María Auditore no pudo contener un grito de repugnancia.
—Debemos acercarnos a ellos con la misma prudencia con la que nos acercaríamos a un nido de víboras —concluyó Maquiavelo—. Y Dios sabe dónde y cuándo atacarán la próxima vez. —Hizo una pausa para beber medio vaso de vino—. Bueno, Mario, te dejo. Ezio, confío en que volveremos a encontrarnos pronto.
—¿Te vas esta misma noche?
—El tiempo apremia, querido Mario. Partiré hacia Roma en caballo esta noche. Adiós.

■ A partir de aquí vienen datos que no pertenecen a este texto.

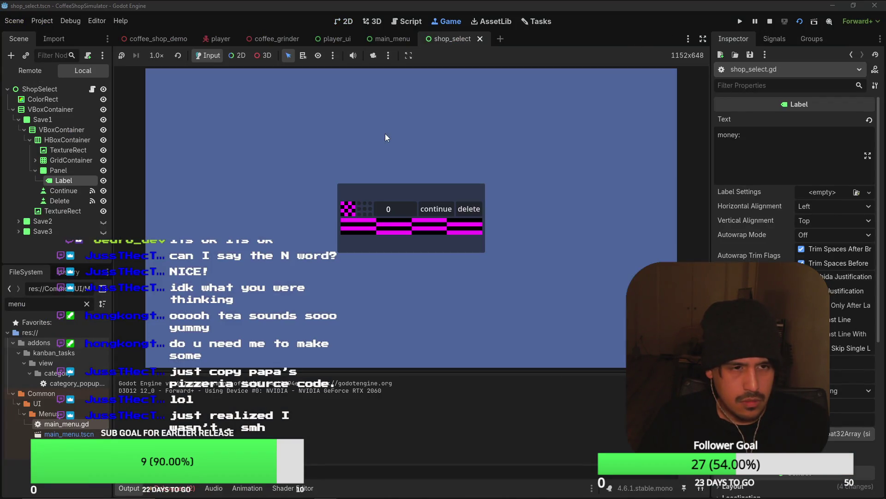
pyautogui.click(435, 209)
pyautogui.press('alt+Tab')
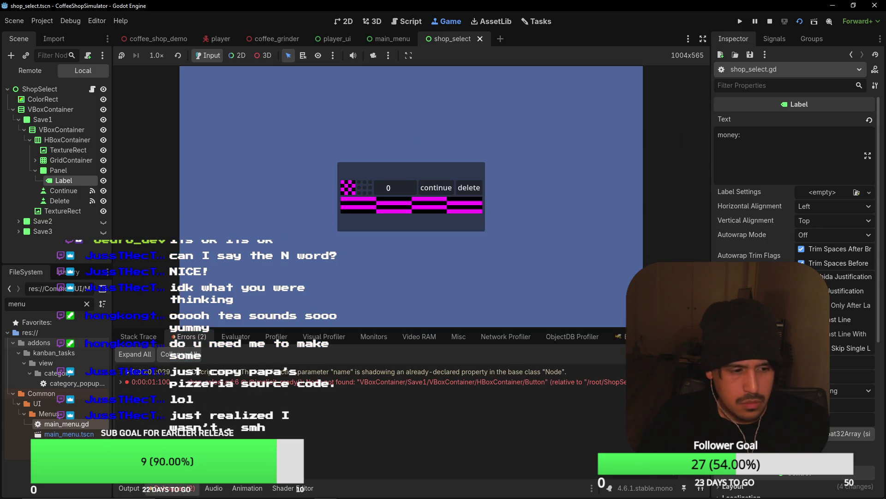
pyautogui.press('ctrl+Tab')
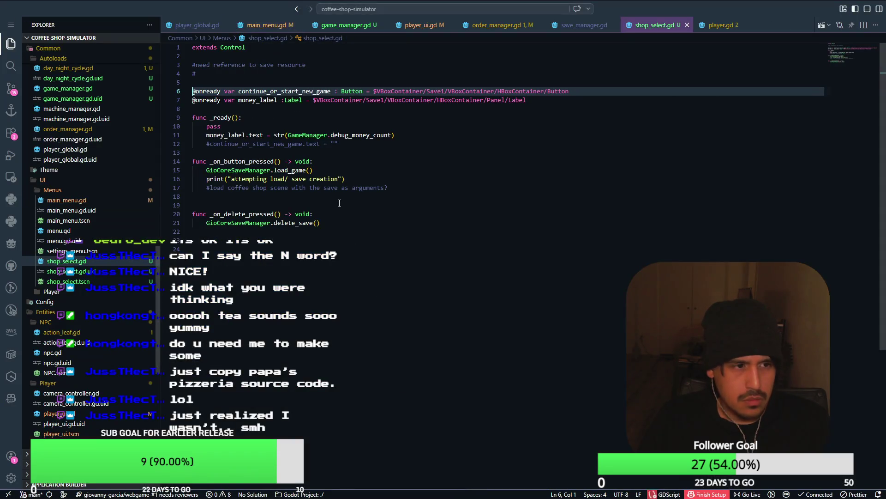
pyautogui.press('alt+Tab')
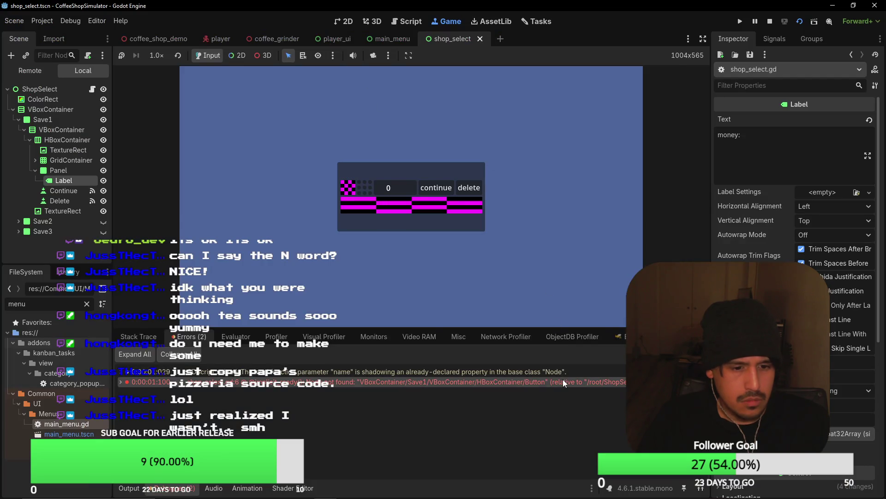
pyautogui.press('alt+Tab')
pyautogui.press('alt+Tab')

La sala se quedó en silencio en cuanto Maquiavelo se marchó. Tras una larga pausa, Ezio dijo con amargura:
—Me culpa por no haber matado a Rodrigo cuando tuve oportunidad. —Miró a su alrededor—. Todos lo hacéis.
—Cualquiera de nosotros podría haber tomado la decisión que tú escogiste —dijo su madre—. Estabas seguro de que estaba muriéndose.
Mario se acercó a él y le rodeó los hombros con un brazo.
—Maquiavelo sabe cuánto vales; todos lo sabemos. E incluso aunque hubieses quitado al Papa de en medio, todavía tendríamos que ocuparnos de su prole.
—Pero si le hubiera cortado la cabeza, ¿habría sobrevivido el cuerpo?
—Tenemos que encargarnos de la situación tal y como está, querido Ezio, y no de lo que podría haber sido. —Mario le dio unas palmaditas en la espalda—. Y ahora, como mañana será un día ajetreado, ¡sugiero que cenemos y nos vayamos a dormir pronto!
Los ojos de Caterina se encontraron con los de Ezio. ¿Se lo había imaginado o había visto una mínima señal de deseo? Se encogió de hombros para sus adentros. A lo mejor tan sólo se lo había imaginado.